■ WHAT IS NEEDED
Your answer must be an exact transcription of the lines from the line with "<td>Alvin Ferdiansyah</td>" through the final line of the data.

··· RECORDS SUPPLIED

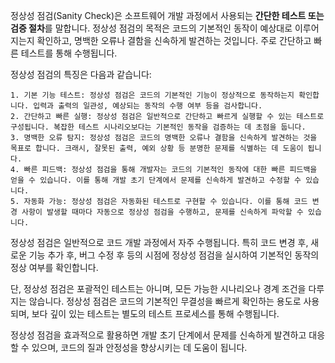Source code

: 정상성 점검(Sanity Check)은 소프트웨어 개발 과정에서 사용되는 **간단한 테스트 또는 검증 절차**를 말합니다. 정상성 점검의 목적은 코드의 기본적인 동작이 예상대로 이루어지는지 확인하고, 명백한 오류나 결함을 신속하게 발견하는 것입니다. 주로 간단하고 빠른 테스트를 통해 수행됩니다.

정상성 점검의 특징은 다음과 같습니다:
    
    1. 기본 기능 테스트: 정상성 점검은 코드의 기본적인 기능이 정상적으로 동작하는지 확인합니다. 입력과 출력의 일관성, 예상되는 동작의 수행 여부 등을 검사합니다.
    2. 간단하고 빠른 실행: 정상성 점검은 일반적으로 간단하고 빠르게 실행할 수 있는 테스트로 구성됩니다. 복잡한 테스트 시나리오보다는 기본적인 동작을 검증하는 데 초점을 둡니다.
    3. 명백한 오류 탐지: 정상성 점검은 코드의 명백한 오류나 결함을 신속하게 발견하는 것을 목표로 합니다. 크래시, 잘못된 출력, 예외 상황 등 분명한 문제를 식별하는 데 도움이 됩니다.
    4. 빠른 피드백: 정상성 점검을 통해 개발자는 코드의 기본적인 동작에 대한 빠른 피드백을 얻을 수 있습니다. 이를 통해 개발 초기 단계에서 문제를 신속하게 발견하고 수정할 수 있습니다.
    5. 자동화 가능: 정상성 점검은 자동화된 테스트로 구현할 수 있습니다. 이를 통해 코드 변경 사항이 발생할 때마다 자동으로 정상성 점검을 수행하고, 문제를 신속하게 파악할 수 있습니다.
    
정상성 점검은 일반적으로 코드 개발 과정에서 자주 수행됩니다. 특히 코드 변경 후, 새로운 기능 추가 후, 버그 수정 후 등의 시점에 정상성 점검을 실시하여 기본적인 동작의 정상 여부를 확인합니다.

단, 정상성 점검은 포괄적인 테스트는 아니며, 모든 가능한 시나리오나 경계 조건을 다루지는 않습니다. 정상성 점검은 코드의 기본적인 무결성을 빠르게 확인하는 용도로 사용되며, 보다 깊이 있는 테스트는 별도의 테스트 프로세스를 통해 수행됩니다.

정상성 점검을 효과적으로 활용하면 개발 초기 단계에서 문제를 신속하게 발견하고 대응할 수 있으며, 코드의 질과 안정성을 향상시키는 데 도움이 됩니다.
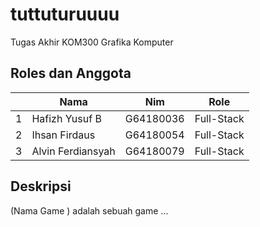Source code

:# tuttuturuuuu
Tugas Akhir KOM300 Grafika Komputer

## Roles dan Anggota
<table>
    <thead>
        <tr>
            <th></th>
            <th>Nama</th>
            <th>Nim</th>
            <th>Role</th>
        </tr>
    </thead>
    <tbody>
        <tr>
            <td>1</td>
            <td>Hafizh Yusuf B</td>
            <td>G64180036</td>
            <td>Full-Stack</td>
        </tr>
        <tr>
            <td>2</td>
            <td>Ihsan Firdaus</td>
            <td>G64180054</td>
            <td>Full-Stack</td>
        </tr>
        <tr>
            <td>3</td>
            <td>Alvin Ferdiansyah</td>
            <td>G64180079</td>
            <td>Full-Stack</td>
        </tr>
    </tbody>
</table>

## Deskripsi
(Nama Game ) adalah sebuah game ...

······

■ RESPONSE BELOW
            <td>Alvin Ferdiansyah</td>
            <td>G64180079</td>
            <td>Full-Stack</td>
        </tr>
    </tbody>
</table>

## Deskripsi
(Nama Game ) adalah sebuah game ...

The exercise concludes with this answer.